Ultrastrong Magnon-Photon Coupling in Superconductor/Antiferromagnet/Superconductor Heterostructures at Terahertz Frequencies

Abstract

We predict the realization of ultrastrong coupling between magnons of antiferromagnets and photons in superconductor/antiferromagnet/superconductor heterostructures at terahertz frequencies, from both quantum and classical perspectives. The hybridization of the two magnon modes with photons strongly depends on the applied magnetic field: at zero magnetic field, only a single antiferromagnetic mode with a lower frequency couples to the photon, forming a magnon-polariton, while using a magnetic field activates coupling for both antiferromagnetic modes. The coupling between magnon and photon is ultrastrong with the coupling constant $\sim$ 100 GHz exceeding 10% of the antiferromagnetic resonant frequency. The superconductor modulates the spin of the resulting magnon-polaritons and the group velocity, achieving values amounting to several tenths of the speed of light, which promises strong tunability of magnon transport in antiferromagnets by superconductors.

Figures (3)

• Figure 1: Sketch of the S/AF/S system. The equilibrium magnetizations of the two sublattices $\bm M_{1,2s}$ are oriented along the $z$ axis.
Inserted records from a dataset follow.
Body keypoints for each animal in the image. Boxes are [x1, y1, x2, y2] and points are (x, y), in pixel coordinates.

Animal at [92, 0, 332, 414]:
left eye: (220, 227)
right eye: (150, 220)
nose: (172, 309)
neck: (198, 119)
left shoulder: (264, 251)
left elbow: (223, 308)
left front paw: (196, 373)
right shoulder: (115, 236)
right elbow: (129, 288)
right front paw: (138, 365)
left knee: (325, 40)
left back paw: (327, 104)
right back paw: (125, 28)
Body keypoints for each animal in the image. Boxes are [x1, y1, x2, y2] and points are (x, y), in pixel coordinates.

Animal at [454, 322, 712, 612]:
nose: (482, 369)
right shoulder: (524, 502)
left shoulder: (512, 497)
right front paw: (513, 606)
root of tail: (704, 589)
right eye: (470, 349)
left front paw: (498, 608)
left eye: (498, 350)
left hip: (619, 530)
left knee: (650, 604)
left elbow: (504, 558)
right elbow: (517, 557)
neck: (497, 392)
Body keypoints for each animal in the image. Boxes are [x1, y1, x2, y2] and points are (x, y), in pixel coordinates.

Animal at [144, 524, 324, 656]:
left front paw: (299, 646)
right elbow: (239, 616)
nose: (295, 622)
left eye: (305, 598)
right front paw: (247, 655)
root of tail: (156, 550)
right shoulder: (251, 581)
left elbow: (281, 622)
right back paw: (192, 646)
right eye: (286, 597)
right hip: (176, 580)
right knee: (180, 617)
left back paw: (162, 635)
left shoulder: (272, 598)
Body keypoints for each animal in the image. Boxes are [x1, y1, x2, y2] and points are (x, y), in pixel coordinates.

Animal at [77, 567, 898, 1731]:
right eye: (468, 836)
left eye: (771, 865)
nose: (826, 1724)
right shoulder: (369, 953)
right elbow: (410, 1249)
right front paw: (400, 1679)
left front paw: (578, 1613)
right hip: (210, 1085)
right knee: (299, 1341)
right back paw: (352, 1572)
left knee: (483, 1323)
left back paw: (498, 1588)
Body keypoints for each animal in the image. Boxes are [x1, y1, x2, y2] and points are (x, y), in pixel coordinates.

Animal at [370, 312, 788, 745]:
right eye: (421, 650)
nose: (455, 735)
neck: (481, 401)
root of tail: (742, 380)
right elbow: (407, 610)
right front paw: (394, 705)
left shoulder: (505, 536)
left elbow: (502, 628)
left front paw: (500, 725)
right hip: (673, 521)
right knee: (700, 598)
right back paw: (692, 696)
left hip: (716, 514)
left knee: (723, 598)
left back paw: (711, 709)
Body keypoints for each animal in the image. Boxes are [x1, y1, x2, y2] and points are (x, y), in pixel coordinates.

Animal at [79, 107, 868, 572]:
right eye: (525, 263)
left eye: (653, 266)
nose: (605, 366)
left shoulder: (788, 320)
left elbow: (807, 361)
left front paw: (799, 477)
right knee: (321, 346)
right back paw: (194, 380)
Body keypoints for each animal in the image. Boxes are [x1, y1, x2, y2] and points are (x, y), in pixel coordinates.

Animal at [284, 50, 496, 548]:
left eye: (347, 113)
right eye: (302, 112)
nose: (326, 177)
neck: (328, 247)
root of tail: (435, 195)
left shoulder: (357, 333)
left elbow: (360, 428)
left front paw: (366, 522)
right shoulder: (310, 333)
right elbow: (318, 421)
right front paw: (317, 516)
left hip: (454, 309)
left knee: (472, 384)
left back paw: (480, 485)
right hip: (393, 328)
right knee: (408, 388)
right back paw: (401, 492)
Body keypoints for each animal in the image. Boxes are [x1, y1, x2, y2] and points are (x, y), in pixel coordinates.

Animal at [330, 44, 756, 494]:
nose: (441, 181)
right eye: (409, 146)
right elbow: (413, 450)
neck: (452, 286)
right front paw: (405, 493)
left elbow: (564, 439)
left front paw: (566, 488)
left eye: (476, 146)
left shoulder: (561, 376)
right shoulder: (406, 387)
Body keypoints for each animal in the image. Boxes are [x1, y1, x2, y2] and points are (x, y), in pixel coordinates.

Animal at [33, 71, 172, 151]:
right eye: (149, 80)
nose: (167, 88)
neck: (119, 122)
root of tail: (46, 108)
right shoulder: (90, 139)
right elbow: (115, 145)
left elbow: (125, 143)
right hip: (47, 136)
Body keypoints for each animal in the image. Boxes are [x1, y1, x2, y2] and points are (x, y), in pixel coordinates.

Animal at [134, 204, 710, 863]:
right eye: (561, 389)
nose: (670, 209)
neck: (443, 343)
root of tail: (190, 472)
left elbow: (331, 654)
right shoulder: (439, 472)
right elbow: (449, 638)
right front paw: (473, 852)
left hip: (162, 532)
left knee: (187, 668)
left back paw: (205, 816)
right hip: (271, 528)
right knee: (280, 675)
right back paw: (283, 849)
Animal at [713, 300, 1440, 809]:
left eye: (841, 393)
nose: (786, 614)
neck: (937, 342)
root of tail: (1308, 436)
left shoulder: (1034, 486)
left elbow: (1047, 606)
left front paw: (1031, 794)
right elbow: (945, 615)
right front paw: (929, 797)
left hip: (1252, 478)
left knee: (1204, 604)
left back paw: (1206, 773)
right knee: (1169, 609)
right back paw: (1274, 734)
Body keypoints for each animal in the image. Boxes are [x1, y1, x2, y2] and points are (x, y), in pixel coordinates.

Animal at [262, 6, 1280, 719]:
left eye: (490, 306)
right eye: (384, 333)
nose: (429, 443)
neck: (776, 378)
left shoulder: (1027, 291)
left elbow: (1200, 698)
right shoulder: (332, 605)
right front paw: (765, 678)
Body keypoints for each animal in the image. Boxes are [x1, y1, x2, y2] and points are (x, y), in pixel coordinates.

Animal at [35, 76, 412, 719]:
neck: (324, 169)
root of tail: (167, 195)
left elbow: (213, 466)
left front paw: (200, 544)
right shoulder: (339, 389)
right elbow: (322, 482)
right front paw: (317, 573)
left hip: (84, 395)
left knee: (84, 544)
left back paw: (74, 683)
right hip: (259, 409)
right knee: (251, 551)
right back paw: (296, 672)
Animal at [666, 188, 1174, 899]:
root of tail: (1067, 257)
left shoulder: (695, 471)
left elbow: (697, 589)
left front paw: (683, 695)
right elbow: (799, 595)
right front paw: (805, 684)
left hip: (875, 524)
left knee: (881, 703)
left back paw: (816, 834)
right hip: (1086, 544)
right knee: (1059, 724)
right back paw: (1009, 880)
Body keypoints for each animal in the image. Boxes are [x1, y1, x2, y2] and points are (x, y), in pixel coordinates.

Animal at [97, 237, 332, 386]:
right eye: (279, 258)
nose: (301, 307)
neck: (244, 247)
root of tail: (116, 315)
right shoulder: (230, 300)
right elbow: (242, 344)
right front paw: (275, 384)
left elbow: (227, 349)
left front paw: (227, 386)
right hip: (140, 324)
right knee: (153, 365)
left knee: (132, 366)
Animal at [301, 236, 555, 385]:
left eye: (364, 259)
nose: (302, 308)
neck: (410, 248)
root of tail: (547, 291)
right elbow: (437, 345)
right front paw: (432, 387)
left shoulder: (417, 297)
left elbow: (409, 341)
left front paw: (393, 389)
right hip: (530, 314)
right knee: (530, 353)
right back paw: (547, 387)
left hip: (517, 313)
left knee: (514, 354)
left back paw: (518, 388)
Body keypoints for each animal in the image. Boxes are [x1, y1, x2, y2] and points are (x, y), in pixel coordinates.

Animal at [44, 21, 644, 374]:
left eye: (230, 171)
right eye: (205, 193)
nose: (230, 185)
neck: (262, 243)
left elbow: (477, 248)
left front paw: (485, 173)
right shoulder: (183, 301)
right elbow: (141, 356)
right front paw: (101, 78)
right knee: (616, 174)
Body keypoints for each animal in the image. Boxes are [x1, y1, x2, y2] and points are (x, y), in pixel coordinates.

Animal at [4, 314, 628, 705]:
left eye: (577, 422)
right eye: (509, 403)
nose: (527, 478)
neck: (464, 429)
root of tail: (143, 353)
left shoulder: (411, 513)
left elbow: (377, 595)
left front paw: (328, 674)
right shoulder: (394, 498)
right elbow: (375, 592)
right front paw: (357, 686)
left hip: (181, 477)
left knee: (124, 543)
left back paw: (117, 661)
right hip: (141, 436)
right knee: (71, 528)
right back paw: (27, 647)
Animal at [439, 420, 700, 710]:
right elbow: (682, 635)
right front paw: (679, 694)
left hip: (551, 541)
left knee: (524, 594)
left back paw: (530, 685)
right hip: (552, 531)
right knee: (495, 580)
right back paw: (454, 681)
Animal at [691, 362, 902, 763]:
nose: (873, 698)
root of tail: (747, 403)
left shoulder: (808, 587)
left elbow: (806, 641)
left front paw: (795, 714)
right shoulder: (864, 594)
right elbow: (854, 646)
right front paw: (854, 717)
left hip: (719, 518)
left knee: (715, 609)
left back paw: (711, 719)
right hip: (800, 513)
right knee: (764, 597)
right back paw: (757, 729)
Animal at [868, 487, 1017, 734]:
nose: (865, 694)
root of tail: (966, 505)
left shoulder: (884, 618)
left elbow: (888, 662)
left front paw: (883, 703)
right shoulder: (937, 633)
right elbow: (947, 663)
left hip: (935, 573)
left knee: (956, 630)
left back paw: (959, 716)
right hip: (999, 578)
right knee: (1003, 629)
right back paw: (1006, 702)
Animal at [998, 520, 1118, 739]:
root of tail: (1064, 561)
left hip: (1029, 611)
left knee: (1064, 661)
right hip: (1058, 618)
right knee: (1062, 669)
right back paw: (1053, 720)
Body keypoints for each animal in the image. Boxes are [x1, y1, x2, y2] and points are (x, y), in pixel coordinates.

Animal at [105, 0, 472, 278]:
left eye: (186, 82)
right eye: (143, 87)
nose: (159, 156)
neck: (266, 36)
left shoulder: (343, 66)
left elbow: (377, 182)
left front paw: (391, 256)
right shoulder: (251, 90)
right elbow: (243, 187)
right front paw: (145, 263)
The magnon with wavevector $\bm k$ can propagate at an angle $\theta$ with respect to $\bm M_{1s}$.
• Figure 2: Dispersion of the eigenmodes in the S/AF/S structure in the cases of no external field [(a)], moderate external field $\mu_0H_0=0.05$ T [(b)], and strong external field $\mu_0H_0=0.5$ T [(c)]. The colors of the curves depict the value of the average spin $\langle S_z \rangle$ on the eigenmodes.
• Figure 3: The magnetization configuration on the eigenmodes in the cases of zero external field [(a)], moderate external field $\mu_0H_0=0.05$ T [(b)], and strong external field $\mu_0H_0=0.5$ T [(c)]. The left side of each panel shows the ellipses of $\bm M_1$ precession at different points on the eigenmodes, plotted next to those points. The colors of the ellipses are the same as the colors of the corresponding modes. The right side shows the extended pictures, involving precession of the magnetizations at both sublattices, for some of the ellipses from the left side, marked by arrows. Parameters are the same as in Fig. \ref{['fig:eigenfrequencies_qv']}.